提示文:

+++

進谷 まさに、社内問い合わせのワークフローは部署ごとに異なっており、AIを活用する上での課題でした。これに対しては、「受付→意図解釈→ナレッジ検索→回答生成→回答の“確からしさ”に基づく分岐→クローズ」という共通フローを定義し、導線を整理して、問い合わせ時の混乱や手戻りを減らしました。また、複雑すぎる問い合わせについては無理に完全自動化せず、人に引き継ぐ「Human in the loop」の設計にしています。

※AIなどで特定のプロセスを自動化する際、人間の判断や介入を意図的に組み込み、品質や安全性を担保すること

「AIを前提に業務を再構築する」取り組みを開始

アルナ さらにメルカリでは、2025年5月から「AI-Native」な会社への転換を宣言しています。どのような意味なのか、詳しく教えてください。

進谷 「AI-Native」な会社とは、「AIを導入する企業」にとどまるのではなく、全ての業務やサービスを「AIを前提に再構築する」という意味です。まずは全社の業務を棚卸しして、AI前提でつくり直そうとしており、これらの取り組みをリードする横断組織「AI Task Force」が立ち上がっています。これは約100人規模の組織となっており、そのうち約半数がエンジニア、約半数が各部門のプロジェクトマネージャーです。

 業務を棚卸しした後、再設計する部分は主に業務部門側が担当し、その際のAI活用や現場への実装をエンジニアがサポートします。

 こうした動きに合わせて、私が担当しているコーポレートITとバックオフィスDXの領域では、AI-Nativeに向けた中長期のビジョンを策定しました。「すべての時間を価値に変える ~Zero Noise, Full Value.~」というものです。

 先ほど、AIの社内問い合わせ対応によって65%の工数削減、50%の待ち時間解消という成果をお話しましたが、裏を返せば、それだけ生産性向上の余地があったと言えます。このビジョンには、そうした「余地」すべてを価値あるものに変えよう、すべての時間を価値あるものの創造に充てようというメッセージが込められています。「Zero Noise, Full Value.」というコンセプトも掲げており、価値の創出を妨げる業務の“ノイズ”をAIでゼロにすることを目指しています。

 例えば、社内システムや端末のトラブルで生じるロスもノイズに含まれます。これらをAIが検知して自動修復する、あるいは、万が一トラブルに見舞われたとしてもAIエージェントに依頼すれば自動的に解決してくれる、そういった世界観を実現していきたいのです。もちろん、ノイズをゼロにするのは簡単なことではありません。しかし、先ほどお話したように、中長期のビジョンは“攻めに振り切る”ことが大切であり、だからこそ大きな目標を掲げています。

アルナ 素晴らしい徹底ぶりですね。一方で、日本のCIOからは、AIに関するROI(投資対効果)についての質問をよくもらいますが、進谷さんはどう考えていますか。

進谷 これは簡単には答えが出ない問題です。というのも、10年後、20年後にAIがどれだけの効果をもたらしているかは、現時点では誰にも予測できないからです。仮に、AI活用の土台としてデータ整備のシステムを導入したとします。今の状況をベースにすると、投資に見合う効果が出るまでに5年はかかるかもしれません。しかし、そのシステムを導入してデータを整えたことで、10年後にはAIエージェントが想像もできない作業を担えるようになっている可能性もあります。ROIを測ることは大切ですが、それだけにとらわれると機会損失になるかもしれません。

+++

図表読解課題
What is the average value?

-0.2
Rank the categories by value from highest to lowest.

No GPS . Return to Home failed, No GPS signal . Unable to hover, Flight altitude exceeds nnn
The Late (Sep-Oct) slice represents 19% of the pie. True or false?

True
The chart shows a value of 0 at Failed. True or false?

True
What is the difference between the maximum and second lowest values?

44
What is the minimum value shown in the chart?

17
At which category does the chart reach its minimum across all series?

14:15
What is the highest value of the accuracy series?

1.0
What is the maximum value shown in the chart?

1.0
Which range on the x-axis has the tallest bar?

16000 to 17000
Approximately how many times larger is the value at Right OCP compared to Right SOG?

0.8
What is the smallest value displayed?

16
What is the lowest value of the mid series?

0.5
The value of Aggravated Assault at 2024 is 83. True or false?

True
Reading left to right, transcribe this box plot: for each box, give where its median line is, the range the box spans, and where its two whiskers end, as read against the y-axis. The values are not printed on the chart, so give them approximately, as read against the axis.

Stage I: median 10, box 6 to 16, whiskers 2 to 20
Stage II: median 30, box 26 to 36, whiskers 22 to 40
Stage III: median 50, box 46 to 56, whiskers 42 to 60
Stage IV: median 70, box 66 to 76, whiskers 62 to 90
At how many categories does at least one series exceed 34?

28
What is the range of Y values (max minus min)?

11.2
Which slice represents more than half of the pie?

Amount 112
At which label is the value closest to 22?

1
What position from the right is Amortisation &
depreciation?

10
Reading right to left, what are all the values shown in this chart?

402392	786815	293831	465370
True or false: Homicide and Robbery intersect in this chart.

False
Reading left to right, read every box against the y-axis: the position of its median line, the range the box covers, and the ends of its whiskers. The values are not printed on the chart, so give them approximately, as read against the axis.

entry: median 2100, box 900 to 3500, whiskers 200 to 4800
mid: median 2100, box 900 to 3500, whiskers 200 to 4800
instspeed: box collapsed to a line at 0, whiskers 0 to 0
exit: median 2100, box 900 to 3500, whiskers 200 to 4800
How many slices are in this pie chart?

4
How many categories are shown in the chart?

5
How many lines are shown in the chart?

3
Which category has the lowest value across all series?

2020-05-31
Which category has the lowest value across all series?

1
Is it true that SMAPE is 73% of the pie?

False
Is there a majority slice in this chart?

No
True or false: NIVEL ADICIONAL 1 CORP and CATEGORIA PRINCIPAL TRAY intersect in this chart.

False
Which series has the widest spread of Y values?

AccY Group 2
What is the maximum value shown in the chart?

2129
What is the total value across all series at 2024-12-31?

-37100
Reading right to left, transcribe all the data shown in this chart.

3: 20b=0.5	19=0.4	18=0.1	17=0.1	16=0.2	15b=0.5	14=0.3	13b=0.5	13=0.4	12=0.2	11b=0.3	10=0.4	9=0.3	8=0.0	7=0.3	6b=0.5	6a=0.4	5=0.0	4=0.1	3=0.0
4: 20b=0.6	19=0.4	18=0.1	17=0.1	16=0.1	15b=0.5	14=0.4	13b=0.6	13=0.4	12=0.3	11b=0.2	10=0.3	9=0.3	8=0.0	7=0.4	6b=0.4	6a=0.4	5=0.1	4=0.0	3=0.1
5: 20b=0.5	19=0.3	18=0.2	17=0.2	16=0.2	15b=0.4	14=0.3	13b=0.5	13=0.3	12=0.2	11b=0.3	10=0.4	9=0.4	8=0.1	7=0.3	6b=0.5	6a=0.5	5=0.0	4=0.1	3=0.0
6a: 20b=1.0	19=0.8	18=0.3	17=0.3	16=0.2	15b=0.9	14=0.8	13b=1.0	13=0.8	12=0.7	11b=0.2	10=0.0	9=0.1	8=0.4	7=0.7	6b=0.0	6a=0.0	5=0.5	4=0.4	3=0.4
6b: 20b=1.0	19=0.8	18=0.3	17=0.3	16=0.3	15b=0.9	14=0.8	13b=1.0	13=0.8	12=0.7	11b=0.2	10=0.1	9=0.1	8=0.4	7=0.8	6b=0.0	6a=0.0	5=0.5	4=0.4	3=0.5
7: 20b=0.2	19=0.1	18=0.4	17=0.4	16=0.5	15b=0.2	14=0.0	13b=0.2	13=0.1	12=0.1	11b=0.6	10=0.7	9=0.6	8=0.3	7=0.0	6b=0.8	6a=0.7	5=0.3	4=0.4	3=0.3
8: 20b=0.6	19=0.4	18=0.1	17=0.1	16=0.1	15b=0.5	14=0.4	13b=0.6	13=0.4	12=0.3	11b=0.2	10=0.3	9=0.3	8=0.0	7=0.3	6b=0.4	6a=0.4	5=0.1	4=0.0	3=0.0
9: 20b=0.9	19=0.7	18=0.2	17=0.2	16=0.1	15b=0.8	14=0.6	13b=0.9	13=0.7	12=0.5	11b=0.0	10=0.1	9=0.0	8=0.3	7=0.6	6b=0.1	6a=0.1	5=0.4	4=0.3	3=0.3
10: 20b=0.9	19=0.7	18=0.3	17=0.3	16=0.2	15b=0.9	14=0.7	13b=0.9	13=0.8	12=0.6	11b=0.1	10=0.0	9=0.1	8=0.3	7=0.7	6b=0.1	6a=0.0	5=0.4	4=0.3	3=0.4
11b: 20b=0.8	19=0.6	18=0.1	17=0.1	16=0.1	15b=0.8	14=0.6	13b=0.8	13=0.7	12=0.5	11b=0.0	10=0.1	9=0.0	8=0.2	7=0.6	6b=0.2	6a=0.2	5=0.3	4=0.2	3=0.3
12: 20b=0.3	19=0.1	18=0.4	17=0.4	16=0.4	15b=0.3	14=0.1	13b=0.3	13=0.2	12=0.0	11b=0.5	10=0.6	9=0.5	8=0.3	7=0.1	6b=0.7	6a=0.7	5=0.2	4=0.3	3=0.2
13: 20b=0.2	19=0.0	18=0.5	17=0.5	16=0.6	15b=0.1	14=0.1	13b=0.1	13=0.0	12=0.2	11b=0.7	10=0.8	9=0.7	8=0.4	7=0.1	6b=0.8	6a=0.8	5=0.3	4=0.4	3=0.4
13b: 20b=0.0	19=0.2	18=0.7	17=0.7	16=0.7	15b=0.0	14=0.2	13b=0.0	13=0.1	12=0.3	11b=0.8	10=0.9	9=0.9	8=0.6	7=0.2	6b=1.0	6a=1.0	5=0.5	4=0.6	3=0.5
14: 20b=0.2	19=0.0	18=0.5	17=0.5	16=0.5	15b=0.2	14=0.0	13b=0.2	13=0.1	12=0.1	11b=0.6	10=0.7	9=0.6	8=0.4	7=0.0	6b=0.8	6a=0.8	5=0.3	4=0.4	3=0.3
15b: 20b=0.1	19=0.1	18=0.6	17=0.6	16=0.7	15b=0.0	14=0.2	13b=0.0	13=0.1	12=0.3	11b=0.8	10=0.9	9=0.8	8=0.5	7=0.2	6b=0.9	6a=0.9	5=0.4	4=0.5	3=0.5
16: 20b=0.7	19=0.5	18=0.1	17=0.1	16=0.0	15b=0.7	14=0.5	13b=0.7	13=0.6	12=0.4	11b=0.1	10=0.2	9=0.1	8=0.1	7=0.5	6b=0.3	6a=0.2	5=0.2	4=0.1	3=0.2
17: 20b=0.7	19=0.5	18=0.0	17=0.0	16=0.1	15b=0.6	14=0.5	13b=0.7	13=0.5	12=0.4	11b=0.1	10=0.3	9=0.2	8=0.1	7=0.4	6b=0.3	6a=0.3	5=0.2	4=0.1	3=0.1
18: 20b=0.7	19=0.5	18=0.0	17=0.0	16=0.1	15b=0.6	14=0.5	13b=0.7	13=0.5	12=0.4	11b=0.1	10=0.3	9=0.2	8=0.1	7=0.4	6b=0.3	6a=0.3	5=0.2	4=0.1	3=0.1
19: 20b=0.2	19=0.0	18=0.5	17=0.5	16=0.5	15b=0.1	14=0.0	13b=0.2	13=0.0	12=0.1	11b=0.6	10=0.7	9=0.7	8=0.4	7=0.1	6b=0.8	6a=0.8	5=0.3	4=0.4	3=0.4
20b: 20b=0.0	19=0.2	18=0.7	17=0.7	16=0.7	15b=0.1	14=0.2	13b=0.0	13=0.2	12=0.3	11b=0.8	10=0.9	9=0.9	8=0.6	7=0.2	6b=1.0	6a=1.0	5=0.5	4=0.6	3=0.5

+++

作業指示:
(1) 提示文で、進谷さんがAIのROIについて「簡単には答えが出ない問題」だと述べる理由を、1〜3文で説明しなさい。
(2) 提示文によると、「AI Task Force」はどのくらいの規模で、どのような人員で構成される組織ですか。

各課題の解答:
(1) 10年後、20年後にAIがどれだけの効果をもたらしているかは、現時点では誰にも予測できないからである。たとえばデータ整備のシステムは、今の状況をベースにすると投資に見合う効果が出るまでに5年はかかるかもしれない。しかし、10年後にはAIエージェントが想像もできない作業を担えるようになっている可能性もある。

(2) 約100人規模の組織で、約半数がエンジニア、約半数が各部門のプロジェクトマネージャーです。